Brief
Gather every line in the entries below that contains the string "Nosipho". Treat uppercase and lowercase letters as different.

Saved entries
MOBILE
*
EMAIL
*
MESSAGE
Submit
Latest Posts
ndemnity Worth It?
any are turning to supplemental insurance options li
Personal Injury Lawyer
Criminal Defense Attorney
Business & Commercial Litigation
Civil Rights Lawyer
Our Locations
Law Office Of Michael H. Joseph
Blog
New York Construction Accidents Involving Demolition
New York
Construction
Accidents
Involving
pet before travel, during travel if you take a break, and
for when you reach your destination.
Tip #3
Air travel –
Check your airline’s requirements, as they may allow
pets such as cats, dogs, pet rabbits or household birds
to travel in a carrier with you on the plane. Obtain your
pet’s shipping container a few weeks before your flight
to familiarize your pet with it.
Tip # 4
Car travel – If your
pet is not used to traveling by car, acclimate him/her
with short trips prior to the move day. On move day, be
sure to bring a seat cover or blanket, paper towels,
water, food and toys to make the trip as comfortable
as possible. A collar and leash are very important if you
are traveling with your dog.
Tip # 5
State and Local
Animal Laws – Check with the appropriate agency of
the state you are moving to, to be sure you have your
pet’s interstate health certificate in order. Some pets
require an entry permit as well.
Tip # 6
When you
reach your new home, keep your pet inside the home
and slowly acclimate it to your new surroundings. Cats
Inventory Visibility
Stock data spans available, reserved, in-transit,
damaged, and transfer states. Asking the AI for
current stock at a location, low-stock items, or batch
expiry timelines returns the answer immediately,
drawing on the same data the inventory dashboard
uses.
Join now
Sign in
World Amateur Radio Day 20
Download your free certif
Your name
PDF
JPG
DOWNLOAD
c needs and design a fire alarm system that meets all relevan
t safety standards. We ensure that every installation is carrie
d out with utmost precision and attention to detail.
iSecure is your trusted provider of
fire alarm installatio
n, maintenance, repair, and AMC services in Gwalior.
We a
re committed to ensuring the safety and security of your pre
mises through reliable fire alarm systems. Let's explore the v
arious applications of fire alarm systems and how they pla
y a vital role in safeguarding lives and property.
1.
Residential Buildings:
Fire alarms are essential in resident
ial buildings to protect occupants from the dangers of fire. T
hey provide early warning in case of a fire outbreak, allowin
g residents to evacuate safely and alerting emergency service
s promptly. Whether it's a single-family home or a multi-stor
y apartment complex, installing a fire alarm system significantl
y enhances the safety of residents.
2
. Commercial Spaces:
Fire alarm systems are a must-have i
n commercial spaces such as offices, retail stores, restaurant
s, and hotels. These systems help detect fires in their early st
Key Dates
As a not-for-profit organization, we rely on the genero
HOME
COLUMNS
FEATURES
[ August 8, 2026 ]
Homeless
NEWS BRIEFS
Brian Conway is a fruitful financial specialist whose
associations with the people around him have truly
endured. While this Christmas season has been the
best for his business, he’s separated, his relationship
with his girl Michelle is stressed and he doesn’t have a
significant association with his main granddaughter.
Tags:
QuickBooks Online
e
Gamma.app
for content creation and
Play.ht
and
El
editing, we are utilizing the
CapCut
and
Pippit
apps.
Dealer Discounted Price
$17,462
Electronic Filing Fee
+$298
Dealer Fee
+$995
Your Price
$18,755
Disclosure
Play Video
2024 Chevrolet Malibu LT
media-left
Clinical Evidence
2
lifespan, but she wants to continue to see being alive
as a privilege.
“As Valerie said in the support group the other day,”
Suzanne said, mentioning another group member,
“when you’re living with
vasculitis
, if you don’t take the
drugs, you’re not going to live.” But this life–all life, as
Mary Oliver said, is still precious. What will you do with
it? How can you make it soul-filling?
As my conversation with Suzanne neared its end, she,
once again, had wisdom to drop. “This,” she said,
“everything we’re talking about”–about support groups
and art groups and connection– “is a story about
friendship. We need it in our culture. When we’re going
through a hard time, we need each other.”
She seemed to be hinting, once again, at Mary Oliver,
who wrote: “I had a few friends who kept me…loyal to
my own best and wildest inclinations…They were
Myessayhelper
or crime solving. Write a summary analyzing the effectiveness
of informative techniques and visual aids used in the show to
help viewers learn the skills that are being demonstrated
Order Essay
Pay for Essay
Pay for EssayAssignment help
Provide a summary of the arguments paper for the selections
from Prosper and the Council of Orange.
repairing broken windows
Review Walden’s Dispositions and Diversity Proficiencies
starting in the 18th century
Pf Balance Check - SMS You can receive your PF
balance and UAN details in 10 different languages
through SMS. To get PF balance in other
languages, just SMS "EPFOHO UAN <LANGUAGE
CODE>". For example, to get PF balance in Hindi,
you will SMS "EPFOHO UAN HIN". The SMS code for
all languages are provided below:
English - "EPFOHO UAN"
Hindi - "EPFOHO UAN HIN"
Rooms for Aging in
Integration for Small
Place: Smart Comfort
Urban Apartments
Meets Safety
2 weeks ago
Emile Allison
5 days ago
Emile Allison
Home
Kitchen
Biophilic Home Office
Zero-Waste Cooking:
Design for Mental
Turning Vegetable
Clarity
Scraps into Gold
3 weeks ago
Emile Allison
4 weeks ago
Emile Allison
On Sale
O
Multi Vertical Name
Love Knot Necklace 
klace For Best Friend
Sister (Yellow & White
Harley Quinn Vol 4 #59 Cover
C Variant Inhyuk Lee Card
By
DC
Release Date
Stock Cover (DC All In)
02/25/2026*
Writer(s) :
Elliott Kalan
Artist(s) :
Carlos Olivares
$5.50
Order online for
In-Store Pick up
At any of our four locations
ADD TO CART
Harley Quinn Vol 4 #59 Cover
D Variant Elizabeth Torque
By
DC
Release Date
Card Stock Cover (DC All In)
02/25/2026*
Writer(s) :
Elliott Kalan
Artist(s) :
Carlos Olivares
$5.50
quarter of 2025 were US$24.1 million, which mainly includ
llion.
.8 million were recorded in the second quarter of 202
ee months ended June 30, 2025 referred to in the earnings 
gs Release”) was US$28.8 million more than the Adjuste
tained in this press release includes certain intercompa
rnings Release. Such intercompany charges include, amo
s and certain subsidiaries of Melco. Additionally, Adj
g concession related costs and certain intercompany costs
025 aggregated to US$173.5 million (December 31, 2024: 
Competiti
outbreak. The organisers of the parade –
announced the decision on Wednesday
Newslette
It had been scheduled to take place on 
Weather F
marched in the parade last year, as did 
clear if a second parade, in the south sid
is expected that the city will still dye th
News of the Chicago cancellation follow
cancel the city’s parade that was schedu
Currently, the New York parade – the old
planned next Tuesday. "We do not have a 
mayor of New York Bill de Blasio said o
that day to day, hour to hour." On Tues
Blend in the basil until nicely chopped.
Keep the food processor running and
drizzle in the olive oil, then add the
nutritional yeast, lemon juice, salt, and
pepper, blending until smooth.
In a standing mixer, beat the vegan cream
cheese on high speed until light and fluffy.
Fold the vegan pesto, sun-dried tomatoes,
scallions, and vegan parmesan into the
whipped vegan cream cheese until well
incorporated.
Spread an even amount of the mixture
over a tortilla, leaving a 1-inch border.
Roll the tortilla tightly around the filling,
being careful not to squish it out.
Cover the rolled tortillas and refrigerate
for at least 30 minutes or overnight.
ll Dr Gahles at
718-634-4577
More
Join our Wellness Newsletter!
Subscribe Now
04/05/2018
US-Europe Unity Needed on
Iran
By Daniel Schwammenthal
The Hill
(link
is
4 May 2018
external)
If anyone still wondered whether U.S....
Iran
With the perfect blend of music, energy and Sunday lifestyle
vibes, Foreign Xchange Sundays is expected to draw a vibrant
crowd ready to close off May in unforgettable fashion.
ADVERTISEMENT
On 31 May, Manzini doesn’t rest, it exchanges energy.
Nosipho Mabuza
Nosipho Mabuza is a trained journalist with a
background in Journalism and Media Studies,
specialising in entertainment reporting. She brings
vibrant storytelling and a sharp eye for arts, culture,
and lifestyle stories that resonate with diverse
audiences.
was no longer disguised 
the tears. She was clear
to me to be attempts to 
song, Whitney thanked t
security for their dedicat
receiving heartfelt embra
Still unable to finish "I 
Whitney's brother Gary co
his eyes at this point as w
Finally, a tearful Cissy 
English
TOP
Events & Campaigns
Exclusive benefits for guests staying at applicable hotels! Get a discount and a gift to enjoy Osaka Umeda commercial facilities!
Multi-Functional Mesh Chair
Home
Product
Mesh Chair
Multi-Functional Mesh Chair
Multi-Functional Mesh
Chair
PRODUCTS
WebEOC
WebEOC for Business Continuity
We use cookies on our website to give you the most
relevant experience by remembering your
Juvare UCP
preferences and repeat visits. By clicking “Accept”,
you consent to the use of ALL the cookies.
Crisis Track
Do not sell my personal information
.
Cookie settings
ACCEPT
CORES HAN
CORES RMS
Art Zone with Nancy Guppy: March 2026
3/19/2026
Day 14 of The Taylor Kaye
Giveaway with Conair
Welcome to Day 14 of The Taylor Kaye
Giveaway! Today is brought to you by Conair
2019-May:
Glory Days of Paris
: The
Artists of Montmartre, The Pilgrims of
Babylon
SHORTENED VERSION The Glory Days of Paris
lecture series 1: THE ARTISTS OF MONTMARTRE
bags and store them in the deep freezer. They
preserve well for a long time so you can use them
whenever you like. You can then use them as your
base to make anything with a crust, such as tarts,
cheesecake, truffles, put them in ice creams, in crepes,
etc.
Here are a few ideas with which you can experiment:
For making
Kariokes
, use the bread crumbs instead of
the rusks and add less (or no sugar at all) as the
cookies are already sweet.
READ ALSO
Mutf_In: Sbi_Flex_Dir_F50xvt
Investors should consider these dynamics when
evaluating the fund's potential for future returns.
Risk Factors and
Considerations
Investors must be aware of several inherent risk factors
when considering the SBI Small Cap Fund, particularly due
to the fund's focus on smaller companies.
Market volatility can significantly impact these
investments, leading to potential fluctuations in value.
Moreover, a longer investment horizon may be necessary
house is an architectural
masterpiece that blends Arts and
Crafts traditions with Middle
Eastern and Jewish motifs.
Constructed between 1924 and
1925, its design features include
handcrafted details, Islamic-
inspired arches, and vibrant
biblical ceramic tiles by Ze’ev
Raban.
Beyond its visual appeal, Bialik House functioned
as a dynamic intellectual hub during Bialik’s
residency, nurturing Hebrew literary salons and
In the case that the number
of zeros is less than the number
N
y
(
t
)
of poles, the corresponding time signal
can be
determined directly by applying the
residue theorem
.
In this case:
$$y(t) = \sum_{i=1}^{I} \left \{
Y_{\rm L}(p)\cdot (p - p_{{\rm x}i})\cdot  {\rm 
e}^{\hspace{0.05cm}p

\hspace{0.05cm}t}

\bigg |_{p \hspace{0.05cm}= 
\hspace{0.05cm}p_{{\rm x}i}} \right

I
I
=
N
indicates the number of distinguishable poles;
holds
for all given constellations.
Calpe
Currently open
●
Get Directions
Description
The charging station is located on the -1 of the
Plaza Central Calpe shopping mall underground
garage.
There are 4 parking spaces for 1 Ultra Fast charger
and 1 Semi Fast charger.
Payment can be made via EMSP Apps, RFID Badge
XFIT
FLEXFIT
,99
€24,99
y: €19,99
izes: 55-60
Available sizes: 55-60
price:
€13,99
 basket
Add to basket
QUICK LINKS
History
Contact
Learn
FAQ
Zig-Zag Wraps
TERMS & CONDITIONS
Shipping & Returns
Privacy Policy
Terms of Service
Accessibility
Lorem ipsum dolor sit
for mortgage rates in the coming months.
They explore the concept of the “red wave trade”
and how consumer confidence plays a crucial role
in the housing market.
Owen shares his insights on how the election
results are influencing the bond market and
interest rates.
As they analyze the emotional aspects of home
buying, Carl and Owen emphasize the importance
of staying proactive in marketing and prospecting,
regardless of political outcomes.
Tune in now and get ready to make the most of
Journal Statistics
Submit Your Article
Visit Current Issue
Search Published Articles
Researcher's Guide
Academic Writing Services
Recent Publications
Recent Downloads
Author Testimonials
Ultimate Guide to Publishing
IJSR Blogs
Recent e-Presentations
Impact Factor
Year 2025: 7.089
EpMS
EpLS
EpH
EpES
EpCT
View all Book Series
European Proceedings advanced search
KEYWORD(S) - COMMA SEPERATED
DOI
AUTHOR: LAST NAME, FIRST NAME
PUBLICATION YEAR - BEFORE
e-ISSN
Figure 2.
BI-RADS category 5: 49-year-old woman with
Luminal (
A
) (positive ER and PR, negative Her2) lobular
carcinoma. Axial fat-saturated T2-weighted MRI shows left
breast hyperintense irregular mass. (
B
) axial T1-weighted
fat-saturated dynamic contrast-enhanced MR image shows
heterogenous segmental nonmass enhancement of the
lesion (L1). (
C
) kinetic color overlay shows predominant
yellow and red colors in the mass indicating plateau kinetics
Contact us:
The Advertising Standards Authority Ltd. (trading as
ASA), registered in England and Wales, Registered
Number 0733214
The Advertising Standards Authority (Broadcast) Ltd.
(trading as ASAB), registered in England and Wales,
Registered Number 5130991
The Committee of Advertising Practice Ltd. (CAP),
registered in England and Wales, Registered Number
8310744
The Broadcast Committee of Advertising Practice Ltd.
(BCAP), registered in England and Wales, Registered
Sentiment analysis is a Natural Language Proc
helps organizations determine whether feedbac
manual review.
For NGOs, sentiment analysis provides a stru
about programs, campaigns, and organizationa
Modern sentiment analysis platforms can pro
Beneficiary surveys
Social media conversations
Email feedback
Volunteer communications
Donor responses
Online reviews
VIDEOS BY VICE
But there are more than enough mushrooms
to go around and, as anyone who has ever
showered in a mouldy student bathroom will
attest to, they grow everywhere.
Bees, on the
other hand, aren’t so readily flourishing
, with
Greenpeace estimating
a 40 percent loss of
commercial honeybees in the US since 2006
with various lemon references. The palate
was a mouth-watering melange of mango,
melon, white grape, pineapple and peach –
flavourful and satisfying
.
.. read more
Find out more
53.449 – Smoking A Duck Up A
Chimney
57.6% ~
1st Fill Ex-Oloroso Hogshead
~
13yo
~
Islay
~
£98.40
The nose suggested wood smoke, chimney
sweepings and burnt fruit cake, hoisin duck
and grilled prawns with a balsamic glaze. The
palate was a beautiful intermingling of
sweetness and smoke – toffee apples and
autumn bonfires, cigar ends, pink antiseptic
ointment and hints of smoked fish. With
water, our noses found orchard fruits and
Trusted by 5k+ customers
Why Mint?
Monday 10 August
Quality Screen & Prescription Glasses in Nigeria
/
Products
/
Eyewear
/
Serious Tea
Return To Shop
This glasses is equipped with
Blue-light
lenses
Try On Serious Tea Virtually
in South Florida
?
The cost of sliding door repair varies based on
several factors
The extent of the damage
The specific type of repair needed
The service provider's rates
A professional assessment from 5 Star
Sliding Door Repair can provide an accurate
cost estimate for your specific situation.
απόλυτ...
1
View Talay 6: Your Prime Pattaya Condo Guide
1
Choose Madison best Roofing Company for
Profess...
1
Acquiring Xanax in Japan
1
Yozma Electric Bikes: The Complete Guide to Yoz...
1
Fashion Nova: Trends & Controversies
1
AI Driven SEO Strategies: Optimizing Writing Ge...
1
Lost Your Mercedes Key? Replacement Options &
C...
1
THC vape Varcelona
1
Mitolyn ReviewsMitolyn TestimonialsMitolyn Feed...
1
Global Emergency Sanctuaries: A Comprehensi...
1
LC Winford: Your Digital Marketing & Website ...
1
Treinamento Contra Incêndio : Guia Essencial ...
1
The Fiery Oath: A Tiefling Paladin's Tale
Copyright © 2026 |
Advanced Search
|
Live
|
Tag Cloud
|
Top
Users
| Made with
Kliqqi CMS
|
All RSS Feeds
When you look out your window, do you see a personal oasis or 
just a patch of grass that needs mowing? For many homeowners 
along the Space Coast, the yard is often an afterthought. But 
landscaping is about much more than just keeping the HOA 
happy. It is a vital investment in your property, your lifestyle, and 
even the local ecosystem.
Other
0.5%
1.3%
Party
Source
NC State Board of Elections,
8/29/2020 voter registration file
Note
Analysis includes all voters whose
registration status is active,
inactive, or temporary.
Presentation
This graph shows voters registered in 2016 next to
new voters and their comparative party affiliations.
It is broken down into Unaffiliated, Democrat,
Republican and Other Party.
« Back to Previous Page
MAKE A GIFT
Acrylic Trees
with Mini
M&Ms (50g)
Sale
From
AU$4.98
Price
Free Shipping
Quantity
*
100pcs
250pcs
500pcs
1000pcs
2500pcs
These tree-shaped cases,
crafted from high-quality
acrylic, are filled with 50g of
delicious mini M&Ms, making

Answer to this problem
Nosipho Mabuza
Nosipho Mabuza is a trained journalist with a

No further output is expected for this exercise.